Are dynamic languages influencing all that native code? Well maybe. I can reload kernel modules and I can link to DLLs or SOs, but loading all that static, native code is done through more static native code. I don't use a Ruby linker, the linker that makes my OS do its dynamic magic is proudly compiled to a low-level set of assembly instructions and usually machine-specific instructions, coded by a handful of really smart people at Microsoft or the GNU Foundation.

I'm hard-pressed to come up with any end-user applications that I find useful which do not directly depend on a statically-compiled something. Yes, some of the web applications I use leverage Ruby, Seaside, etc., but the browser or RESTful client library that access them is (for me anyway) immediately based on a statically-typed library (Firefox, libcurl, etc).
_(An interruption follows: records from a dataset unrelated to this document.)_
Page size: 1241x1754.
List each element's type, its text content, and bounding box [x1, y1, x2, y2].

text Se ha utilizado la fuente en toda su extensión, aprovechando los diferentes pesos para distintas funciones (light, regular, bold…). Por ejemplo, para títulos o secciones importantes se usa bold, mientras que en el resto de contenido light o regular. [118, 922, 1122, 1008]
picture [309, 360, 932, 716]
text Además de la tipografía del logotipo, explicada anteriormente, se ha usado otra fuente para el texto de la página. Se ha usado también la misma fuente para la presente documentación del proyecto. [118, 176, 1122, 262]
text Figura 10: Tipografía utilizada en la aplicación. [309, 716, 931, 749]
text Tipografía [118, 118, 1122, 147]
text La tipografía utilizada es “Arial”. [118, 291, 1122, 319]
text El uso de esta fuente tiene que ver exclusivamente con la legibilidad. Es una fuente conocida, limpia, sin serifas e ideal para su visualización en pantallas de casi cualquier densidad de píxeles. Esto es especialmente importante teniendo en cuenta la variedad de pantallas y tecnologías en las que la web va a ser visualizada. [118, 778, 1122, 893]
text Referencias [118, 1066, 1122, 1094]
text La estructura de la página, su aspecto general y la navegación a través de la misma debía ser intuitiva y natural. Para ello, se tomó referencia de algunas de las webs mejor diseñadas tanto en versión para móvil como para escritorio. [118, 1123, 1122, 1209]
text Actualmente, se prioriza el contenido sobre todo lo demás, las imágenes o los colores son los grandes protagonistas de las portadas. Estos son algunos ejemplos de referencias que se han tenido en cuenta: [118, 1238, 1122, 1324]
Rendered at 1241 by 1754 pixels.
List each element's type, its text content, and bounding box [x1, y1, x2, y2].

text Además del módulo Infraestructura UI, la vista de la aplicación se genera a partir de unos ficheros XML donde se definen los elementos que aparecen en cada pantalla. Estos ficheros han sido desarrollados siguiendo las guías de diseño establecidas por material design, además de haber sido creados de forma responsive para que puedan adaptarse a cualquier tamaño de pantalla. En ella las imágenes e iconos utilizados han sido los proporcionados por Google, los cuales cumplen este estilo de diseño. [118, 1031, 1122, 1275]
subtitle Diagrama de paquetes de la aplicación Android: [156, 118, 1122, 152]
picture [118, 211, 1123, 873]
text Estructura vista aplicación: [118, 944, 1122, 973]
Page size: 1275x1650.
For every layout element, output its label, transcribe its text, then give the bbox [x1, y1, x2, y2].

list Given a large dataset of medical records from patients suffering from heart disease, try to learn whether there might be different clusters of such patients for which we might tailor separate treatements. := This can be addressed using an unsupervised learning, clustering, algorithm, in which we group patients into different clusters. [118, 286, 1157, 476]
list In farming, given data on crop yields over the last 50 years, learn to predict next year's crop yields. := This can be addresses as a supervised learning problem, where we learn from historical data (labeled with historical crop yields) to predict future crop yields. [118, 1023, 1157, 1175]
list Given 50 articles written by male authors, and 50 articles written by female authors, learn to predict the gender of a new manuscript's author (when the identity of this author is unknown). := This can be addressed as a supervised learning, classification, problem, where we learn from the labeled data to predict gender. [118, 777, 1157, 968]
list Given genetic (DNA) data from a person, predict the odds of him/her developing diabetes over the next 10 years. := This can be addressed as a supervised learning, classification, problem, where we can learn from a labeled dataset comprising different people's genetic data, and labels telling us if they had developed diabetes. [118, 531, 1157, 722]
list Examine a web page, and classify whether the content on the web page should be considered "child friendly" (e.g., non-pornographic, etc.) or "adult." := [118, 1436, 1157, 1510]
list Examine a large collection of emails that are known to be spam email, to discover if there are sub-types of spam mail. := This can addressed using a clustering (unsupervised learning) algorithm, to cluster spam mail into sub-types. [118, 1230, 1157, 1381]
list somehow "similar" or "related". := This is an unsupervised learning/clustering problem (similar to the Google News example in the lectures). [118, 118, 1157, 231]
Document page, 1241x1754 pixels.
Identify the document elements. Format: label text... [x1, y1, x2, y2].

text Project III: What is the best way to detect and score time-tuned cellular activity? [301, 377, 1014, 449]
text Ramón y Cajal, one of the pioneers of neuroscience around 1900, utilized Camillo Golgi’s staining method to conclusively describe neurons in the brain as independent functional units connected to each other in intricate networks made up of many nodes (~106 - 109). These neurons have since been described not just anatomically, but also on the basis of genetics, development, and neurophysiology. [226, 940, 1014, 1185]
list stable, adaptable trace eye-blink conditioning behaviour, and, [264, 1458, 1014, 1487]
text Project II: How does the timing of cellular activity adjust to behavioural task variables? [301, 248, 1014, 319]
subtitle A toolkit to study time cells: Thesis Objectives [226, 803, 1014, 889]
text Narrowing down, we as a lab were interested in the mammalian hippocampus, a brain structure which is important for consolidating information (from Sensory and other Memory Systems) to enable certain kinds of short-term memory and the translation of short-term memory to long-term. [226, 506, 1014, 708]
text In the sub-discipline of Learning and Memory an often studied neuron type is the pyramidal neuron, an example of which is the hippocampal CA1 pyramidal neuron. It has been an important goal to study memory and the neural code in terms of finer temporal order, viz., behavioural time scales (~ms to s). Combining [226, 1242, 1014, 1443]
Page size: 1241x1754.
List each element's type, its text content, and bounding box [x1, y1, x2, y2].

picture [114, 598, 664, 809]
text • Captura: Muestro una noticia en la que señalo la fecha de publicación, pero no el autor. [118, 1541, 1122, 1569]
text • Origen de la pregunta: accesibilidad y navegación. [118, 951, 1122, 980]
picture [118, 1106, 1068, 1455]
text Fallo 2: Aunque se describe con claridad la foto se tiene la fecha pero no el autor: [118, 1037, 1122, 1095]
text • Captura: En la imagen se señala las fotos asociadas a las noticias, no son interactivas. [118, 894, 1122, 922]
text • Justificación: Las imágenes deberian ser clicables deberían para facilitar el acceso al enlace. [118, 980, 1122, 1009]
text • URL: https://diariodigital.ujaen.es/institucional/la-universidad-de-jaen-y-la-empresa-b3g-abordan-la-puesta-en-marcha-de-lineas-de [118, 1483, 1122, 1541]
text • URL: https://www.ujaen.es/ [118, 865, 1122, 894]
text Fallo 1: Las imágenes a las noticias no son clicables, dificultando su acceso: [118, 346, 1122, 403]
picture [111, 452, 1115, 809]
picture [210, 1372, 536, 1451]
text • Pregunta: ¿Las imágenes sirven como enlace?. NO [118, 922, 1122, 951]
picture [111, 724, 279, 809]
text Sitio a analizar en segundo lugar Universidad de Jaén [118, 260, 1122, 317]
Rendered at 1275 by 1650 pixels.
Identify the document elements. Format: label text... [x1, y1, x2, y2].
So, I'm probably missing Patrick's point. Most of the innovative apps I use don't depend on dynamic programming languages. In fact, if you took away many of the languages Patrick sites - Scheme, Lisp and Smalltalk, I would be able to go about my day without a single glitch. Conversely, take away C, C++ or Java, and I'm pretty sure I'd notice (i.e. no OS, > 75% http traffic, ~50% of http applications servers respectively).


Patrick Logan said...

Hey Erik, "loosing" you was the hardest thing I've ever done. ;^)

Patrick Logan said...

"I spent roughly $2000 of client consulting hours debugging an issue..."

Yeah, that's *way* more than anyone ever spent debugging something stupid in a static language program!

Erik Onnen said...

Doh, lame way to start a rant :) Fixed in the published version.